As I said before, I at one time made large format color negatives for traditional printing machines. Given the differences in materials, although they looked pretty much the same to the naked eye, the spectral absorbtion characteristics of the ink on film or paper was a bit different from original negatives (dyes on clear polyester film base) and needed a customized filter pack to print accurately.

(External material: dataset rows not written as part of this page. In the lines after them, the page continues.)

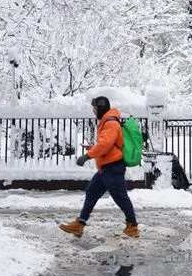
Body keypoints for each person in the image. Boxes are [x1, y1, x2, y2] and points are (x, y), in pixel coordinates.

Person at [59, 96, 139, 238]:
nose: (93, 111)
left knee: (120, 197)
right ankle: (80, 224)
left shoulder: (110, 123)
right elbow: (106, 144)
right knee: (91, 192)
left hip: (113, 168)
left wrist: (87, 156)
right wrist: (93, 148)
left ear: (100, 107)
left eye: (95, 108)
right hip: (106, 168)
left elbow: (105, 145)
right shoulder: (107, 122)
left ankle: (132, 227)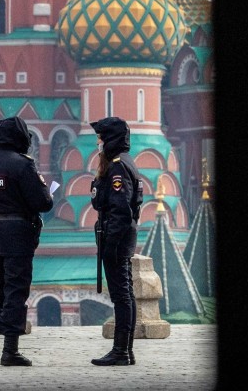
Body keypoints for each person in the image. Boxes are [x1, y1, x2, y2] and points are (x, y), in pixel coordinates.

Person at [0, 116, 54, 366]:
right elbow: (43, 202)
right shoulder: (22, 164)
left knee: (4, 284)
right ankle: (10, 349)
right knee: (17, 288)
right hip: (18, 231)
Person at [88, 116, 144, 366]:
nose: (98, 142)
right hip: (119, 234)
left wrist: (110, 245)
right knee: (125, 293)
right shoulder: (121, 164)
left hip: (117, 236)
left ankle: (121, 350)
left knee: (121, 295)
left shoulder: (118, 167)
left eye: (100, 138)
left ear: (110, 140)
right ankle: (125, 350)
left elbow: (121, 209)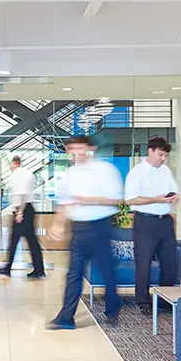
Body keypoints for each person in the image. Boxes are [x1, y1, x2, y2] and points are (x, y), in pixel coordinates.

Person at [46, 135, 124, 330]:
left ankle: (112, 310)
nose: (76, 153)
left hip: (100, 227)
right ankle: (66, 317)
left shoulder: (106, 170)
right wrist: (57, 223)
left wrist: (88, 200)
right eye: (72, 149)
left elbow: (115, 200)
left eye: (80, 148)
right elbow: (65, 202)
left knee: (107, 271)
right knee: (74, 274)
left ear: (91, 149)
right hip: (79, 229)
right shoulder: (71, 172)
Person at [125, 136, 180, 309]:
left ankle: (166, 300)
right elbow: (130, 200)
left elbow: (174, 191)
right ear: (150, 151)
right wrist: (154, 199)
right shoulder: (137, 172)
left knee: (170, 262)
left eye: (165, 156)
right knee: (144, 263)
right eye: (160, 155)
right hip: (145, 222)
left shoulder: (165, 171)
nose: (163, 159)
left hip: (165, 222)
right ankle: (143, 301)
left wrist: (174, 197)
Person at [0, 155, 46, 280]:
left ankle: (8, 268)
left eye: (11, 165)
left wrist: (19, 213)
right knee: (31, 242)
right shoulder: (28, 173)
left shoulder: (18, 175)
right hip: (28, 209)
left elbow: (22, 194)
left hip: (22, 210)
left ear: (15, 163)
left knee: (15, 241)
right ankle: (39, 270)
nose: (11, 167)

If you want to play with the concept, use a digital camera to capture a negative and print it to a 5x7 inch transparency. Then contact print it to color printing paper, obviously using a color pack or filtered light with a dichroic head, and process that. You can come up with some fun imagery that way...

G
 
Can I optically print a negative on the same paper that minilab laser printers print on (from scans)?

How on earth can they do that?

It's not something that is ordinarily done so the mechanism to do it would have to be contrived. But in the end, it's just paper that you expose to light and allow a negative to cast a shadow on.

G
 
As illustration:

I grabbed a little strip of half-frame negatives I saw lying about in my drawer and snapped a photo of it using ... snip ...

Godfrey, thanks for the illustration and explanation. I agree, this gives color that's close enough. Nice motorcycles, nice color.

I took the jpg of your negative to look at the histogram, the red channel is well to the R of the others. Red will clip first when shooting a color negative in a camera-scan.

My aim with the cyan/magenta light is to bring all three channels up into the same range on the histogram. So that the inverted, color corrected histogram will have fewer gaps. Any thoughts on this idea?
 
I've been experimenting with different ways of doing the color correction from the inverted color negative:
- eye dropper to set WB
- curves adjustment, auto
- curves adjustment, auto, "Find Dark and Light Colors," and "Snap Neutral Midtones."

The last comes from Option while clicking the Auto button. This unknown-to-me Photoshop option I just discovered in the Action set Huss recommended.

Punch Line: This last does a good job. Damn good job. Here are the options I got from Huss's recommended article:

170612-DiChro-PSCurvesAutoOptions.png


This auto-option is much better than the first and second, and much better than my past experience trying to get reasonable color.

Godfrey, this auto-option gives a result pretty close to your adjusted image, so it must be doing about the same thing as your profile.

This auto-option may be a silver bullet for getting reasonable color from camera-scans of color negs. Stay tuned. I'll do more with this.
 
This variable mask thing doesn't seem to be making much difference. If I'm thinking about it right, it would result in orange highlights, or blue midtones in the positive image. Does the mask vary consistently with density? It would be good to see some skin tones, though. I don't have any Adobe products installed or I'd do it, so just to mention...
 
You boys are getting too high fallutin' for me.
I just create a profile in LR (too cheap to buy PhotoShop), export to NikFx where I use the correct color cast option. You can save that as a preset in NikFx. Works great for skin tones.

ZeeRestingS-1_zpsqkhkzzku.jpg


p.s. if I had photoshop I would definitely try the above suggestions.
 
So. If the channels (histograms) are matched closely by tuning the light source, the (consistent) variable mask just becomes a minor color cast removable in software?
 
Actually, it is. People optically print on the same paper that laser printers in minilabs can also use when they print from scans.

I think 'we' are making it out to be more complicated than it is. The colour head in the printer corrects for the orange cast on the film, whether it is a minilab printer or a home enlarger (for colour negative film).
The photo sensitive paper used is still silver halide based and works with any light source that it is exposed to. It is just that now some papers have been optimized to work better with whatever light source is being used, but they can still be used with either.
Hence the paper options that Fuji shows on its website.

There isn't a special chemical process that removes the orange etc as otherwise we would not have prints that intentionally have orange in them!